1.4. Research Questions

The study will address four main questions, which include:

1) What are the existing international and municipal laws of corporate environmental responsibility?

2) What are the environmental risks associated with ineffective CER?

3) Are companies complying and taking responsibility within the international norms and existing laws of CER to minimize environmental risks in Nigeria?

4) How do policies and legislation for corporate responsibility address environmental risks in Nigeria?

1.5. Research Methodology

The study adopts the descriptive, analytical and explanatory study style. The study also adopted comparative study style in reviewing the CER principles and practices in other jurisdictions. Reliance was placed on primary source materials such as legislative Acts and other legal instruments of both the international and national laws. Also, secondary source materials relied on include case laws, textbooks and other legal research and academic materials such as journals, magazines, Internet sources, law reports, unpublished cases, DVDs (Digital Video Discs), etc. Analysis of expert opinions and jurisprudential authorities from direct reports and institutional documents were also used. These options put together helped in appraising the level of corporate environmental responsibility in Nigeria.
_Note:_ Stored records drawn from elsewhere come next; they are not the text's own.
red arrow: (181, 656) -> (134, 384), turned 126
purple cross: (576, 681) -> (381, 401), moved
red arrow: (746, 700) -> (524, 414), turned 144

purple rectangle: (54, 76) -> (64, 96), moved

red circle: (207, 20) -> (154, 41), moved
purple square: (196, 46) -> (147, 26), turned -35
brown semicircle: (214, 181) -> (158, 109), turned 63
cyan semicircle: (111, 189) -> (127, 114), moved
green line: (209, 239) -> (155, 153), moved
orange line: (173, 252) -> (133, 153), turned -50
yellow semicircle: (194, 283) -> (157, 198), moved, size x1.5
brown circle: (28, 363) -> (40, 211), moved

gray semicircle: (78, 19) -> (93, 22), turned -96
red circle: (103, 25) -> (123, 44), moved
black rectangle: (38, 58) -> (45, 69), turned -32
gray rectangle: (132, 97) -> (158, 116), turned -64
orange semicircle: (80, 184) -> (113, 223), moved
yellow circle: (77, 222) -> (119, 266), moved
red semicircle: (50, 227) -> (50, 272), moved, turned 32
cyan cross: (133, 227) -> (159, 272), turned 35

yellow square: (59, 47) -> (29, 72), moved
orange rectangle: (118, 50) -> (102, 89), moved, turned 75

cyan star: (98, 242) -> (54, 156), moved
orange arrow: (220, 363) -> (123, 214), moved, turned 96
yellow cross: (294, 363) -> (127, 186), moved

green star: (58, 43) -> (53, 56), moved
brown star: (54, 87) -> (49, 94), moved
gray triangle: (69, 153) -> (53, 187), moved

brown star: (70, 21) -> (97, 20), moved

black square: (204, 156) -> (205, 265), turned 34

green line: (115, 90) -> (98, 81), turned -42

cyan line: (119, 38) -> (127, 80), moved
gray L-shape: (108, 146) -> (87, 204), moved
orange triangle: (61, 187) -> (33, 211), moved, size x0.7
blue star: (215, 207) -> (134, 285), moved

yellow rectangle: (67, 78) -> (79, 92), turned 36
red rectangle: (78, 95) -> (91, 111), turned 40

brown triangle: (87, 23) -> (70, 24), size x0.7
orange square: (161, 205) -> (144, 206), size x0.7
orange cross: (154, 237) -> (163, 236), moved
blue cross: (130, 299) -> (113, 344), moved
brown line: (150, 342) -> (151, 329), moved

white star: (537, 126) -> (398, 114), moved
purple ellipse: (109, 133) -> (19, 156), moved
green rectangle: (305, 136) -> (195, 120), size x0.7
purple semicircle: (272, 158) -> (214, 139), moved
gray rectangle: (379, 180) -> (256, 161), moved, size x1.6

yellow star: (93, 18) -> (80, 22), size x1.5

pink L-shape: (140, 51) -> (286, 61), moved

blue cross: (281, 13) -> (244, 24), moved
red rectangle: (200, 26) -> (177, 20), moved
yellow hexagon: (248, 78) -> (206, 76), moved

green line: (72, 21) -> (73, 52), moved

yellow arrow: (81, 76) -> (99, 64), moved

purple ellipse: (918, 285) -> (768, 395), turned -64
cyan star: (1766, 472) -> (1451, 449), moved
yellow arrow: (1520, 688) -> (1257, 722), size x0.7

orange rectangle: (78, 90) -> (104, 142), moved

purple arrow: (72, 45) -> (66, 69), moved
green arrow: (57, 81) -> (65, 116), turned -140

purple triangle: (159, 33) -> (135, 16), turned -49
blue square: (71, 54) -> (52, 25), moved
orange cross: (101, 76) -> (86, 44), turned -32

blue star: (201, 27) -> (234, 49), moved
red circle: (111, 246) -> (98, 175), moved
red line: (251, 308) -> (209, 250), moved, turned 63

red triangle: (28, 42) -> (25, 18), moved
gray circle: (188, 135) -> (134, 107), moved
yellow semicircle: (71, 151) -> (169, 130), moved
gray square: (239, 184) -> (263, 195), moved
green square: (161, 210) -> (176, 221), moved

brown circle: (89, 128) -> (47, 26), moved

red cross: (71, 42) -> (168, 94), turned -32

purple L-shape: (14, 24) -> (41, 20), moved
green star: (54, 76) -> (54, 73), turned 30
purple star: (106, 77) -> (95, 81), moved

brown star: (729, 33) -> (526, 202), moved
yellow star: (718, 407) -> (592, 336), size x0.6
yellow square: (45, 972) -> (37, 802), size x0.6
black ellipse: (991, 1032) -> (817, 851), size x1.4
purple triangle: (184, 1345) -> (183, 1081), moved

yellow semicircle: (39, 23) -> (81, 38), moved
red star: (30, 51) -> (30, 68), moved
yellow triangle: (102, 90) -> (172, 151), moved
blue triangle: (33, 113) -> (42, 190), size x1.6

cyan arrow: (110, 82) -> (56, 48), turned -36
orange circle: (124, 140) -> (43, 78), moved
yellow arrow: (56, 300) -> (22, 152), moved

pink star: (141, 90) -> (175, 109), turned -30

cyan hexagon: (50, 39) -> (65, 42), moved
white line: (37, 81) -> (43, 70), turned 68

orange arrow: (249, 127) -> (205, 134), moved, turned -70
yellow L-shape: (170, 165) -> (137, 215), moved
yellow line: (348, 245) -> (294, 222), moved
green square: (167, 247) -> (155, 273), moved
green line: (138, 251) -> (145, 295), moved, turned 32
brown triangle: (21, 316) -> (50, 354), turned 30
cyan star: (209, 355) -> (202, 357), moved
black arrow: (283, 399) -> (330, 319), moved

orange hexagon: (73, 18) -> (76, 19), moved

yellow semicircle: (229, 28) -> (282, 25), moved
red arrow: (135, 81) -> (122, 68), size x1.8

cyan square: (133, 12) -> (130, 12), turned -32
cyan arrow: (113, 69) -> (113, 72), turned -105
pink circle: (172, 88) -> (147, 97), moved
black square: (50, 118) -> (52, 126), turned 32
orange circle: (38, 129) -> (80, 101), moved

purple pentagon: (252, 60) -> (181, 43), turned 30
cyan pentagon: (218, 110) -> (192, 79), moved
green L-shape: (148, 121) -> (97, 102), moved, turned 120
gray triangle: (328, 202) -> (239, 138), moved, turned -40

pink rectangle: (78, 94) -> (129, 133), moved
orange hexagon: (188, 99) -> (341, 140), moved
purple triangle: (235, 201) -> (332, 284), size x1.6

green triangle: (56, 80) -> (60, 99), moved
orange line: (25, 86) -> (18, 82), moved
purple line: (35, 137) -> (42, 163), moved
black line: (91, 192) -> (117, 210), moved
1.6. Scope and Limitation of Study

This work focuses on corporate environmental responsibility and assesses the current level of practice in Nigeria. It is not a work on the generic concept of corporate responsibility. In addition, though the work does not go deeper into analysis of corporate responsibility, but not without a brief conceptual revelation. The greatest limitation has been constraint of time to embark on direct visit to companies to assess their files or records on corporate environmental programmes.